Quelle =>
# welcher Anker fürs Schlauchboot?



## HAPE-1909 (25. Februar 2013)

Mahlzeit,
Ich bin kurz davor mir ein kleines Schlauchboot fürs gelegentliche Angeln auf dem See zu kaufen.

Da ich nicht ständig mit Elektromotor korriegieren möchte, würde ich gern ankern.

Zum Boot:
Ca. 3m lang - Schlauchboot
Gesamtgewicht knapp 200 kg gesamt (Boot, Gepäck, ich selbst usw.)

Weil das ganze ja relativ windanfällig ist, ist die Frage, ob das ankern Sinn macht?
Auf dem See selbst ist keine Strömung (verglichen mit Flüssen). Ich habe aber auch keine Lust, bei jeder kleinsten Windeböe abgetrieben zu werden.

Bei starken Wind geh ich gar nicht erst los, aber wieviel kg Gewicht bräuchte man ungefähr, um nicht abzutreiben (bei schwachem Wind)?


----------



## Duke Nukem (25. Februar 2013)

*AW: welcher Anker fürs Schlauchboot?*

Wenn ich in Schweden auf den Seen mit den üblichen 3,60 GFK-Booten unterwegs bin, reicht ein 2,5kg Klappdraggen völlig.
Möglicherweise würden auch 1,5kg reichen.

[Datensatzeinträge]
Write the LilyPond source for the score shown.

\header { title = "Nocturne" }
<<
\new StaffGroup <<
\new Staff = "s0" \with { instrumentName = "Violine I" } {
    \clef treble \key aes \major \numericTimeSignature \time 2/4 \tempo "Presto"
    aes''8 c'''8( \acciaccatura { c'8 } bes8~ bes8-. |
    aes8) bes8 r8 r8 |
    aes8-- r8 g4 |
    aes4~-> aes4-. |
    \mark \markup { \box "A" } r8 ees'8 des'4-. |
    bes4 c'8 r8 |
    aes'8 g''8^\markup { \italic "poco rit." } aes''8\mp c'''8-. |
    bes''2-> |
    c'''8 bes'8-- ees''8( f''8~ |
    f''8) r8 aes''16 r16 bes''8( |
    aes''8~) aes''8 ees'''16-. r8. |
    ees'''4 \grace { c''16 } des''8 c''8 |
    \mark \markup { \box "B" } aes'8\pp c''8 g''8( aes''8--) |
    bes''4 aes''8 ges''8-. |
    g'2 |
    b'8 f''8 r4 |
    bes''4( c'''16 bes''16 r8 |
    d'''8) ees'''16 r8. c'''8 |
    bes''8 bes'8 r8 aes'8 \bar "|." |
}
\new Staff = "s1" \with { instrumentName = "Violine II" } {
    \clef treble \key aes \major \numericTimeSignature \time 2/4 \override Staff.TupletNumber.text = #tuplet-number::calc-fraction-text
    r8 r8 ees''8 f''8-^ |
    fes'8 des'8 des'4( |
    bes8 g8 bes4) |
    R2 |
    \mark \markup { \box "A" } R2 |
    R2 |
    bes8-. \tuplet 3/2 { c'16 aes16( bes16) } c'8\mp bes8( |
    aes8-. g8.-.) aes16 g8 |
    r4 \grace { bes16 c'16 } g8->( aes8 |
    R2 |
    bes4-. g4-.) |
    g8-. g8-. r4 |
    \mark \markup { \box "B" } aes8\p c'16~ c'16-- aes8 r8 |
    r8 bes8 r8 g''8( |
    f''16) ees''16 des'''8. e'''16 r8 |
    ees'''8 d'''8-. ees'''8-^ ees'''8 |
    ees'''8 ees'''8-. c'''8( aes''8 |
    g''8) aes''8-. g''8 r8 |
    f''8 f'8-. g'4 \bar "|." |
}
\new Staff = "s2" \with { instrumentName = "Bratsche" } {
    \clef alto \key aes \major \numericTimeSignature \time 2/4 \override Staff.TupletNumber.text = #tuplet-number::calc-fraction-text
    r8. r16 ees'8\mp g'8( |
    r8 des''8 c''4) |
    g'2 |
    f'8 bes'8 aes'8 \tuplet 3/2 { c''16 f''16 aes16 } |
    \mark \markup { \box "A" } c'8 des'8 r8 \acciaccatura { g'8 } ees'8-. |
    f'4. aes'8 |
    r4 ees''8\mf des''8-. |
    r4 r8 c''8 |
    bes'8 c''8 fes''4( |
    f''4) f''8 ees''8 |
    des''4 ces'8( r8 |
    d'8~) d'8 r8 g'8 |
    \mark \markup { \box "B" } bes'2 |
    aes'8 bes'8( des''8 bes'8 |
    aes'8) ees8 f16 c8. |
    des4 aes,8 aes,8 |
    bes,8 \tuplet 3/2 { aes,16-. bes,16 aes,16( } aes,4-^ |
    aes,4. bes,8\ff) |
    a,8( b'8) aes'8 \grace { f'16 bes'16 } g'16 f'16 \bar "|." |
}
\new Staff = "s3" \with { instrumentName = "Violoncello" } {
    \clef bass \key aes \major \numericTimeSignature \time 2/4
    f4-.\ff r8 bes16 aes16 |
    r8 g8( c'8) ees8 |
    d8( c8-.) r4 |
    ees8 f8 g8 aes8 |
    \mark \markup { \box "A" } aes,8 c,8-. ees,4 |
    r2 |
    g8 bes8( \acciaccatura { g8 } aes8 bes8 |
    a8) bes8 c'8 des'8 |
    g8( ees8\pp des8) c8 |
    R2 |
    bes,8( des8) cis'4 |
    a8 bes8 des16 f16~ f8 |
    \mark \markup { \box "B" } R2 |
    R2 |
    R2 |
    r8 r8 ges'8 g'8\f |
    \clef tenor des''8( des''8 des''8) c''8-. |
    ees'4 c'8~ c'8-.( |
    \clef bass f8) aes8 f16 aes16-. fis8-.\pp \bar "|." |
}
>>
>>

Zu bearbeitende Aufgaben =>
1 - Beantworte zum Forenthread über den Anker fürs Schlauchboot diese Fragen:
(a) Wie lang ist das Schlauchboot ungefähr?
(b) Wie hoch ist das Gesamtgewicht mit Boot, Gepäck und Person?
(c) Welcher Anker reicht laut Duke Nukem auf schwedischen Seen völlig?
2 - Wiederhole aus dem Forenthread über den Anker fürs Schlauchboot den Abschnitt zwischen „Auf dem See selbst“ und „2,5kg Klappdraggen völlig.“ wortgetreu, beide Stellen eingeschlossen.
3 - Führe den Forenthread über den Anker fürs Schlauchboot nach dem letzten gezeigten Satz fort.

Antworten je Aufgabe =>
1 -
(a) Ca. 3 m
(b) Knapp 200 kg
(c) Ein 2,5-kg-Klappdraggen

2 -
Auf dem See selbst ist keine Strömung (verglichen mit Flüssen). Ich habe aber auch keine Lust, bei jeder kleinsten Windeböe abgetrieben zu werden.

Bei starken Wind geh ich gar nicht erst los, aber wieviel kg Gewicht bräuchte man ungefähr, um nicht abzutreiben (bei schwachem Wind)?


----------



## Duke Nukem (25. Februar 2013)

*AW: welcher Anker fürs Schlauchboot?*

Wenn ich in Schweden auf den Seen mit den üblichen 3,60 GFK-Booten unterwegs bin, reicht ein 2,5kg Klappdraggen völlig.

3 -
http://www.toplicht.de/de/shop/anker-und-ketten/anker/draggen/klapp-draggen


Andreas


----------



## ulf (25. Februar 2013)

*AW: welcher Anker fürs Schlauchboot?*

Hallo

Ich hab da auch einen 2,5kg Klappanker mit Kette und Seil. Das hält recht gut. Wenn Du aber wirklich still an einer Stelle bleiben willst, dann brauchst Du zwei Anker. Den ersten wirfst Du kurz vor der Stelle und den zweite dahinter. Dann ziehst Du dich an die gewünschte Position. Das Seil mit Kette sollte etwa 3 bis 4 mal so lang sein, wie die Tiefe, in der gerankert wird.

Gruß Ulf


----------



## HAPE-1909 (25. Februar 2013)

*AW: welcher Anker fürs Schlauchboot?*

Echt nicht mehr? 
Hab da ja absolut keine Ahnung von, aber das hört sich ja verdammt wenig an.

Ich hätte jetzt mit 15-20 kg gerechnet, weil der ja eventuell ja auch einfach über den Boden geschleift wird und man mit dem Schlauchboot ja eine geringe Wasserverdrängung hat und voll im Wind steht...


----------



## Don-Machmut (25. Februar 2013)

*AW: welcher Anker fürs Schlauchboot?*

also ich hab ein 4,30m gfk boot... und hab da ein 6 kg klapanker dran der hat bis jetzt immer gehalten ...du must blos darauf achten das die ankerleine lang genug ist damit er auch im boden richtig fast oder du machst dir ein stück kette vor #h


----------



## magut (25. Februar 2013)

*AW: welcher Anker fürs Schlauchboot?*

kommt auf den Ankertyp, den Untergrund und das Gewicht an.
bei meinem Gewässer (Alpensee) kannst die Klappanker glatt vergessen--den bekommst nie wieder hoch!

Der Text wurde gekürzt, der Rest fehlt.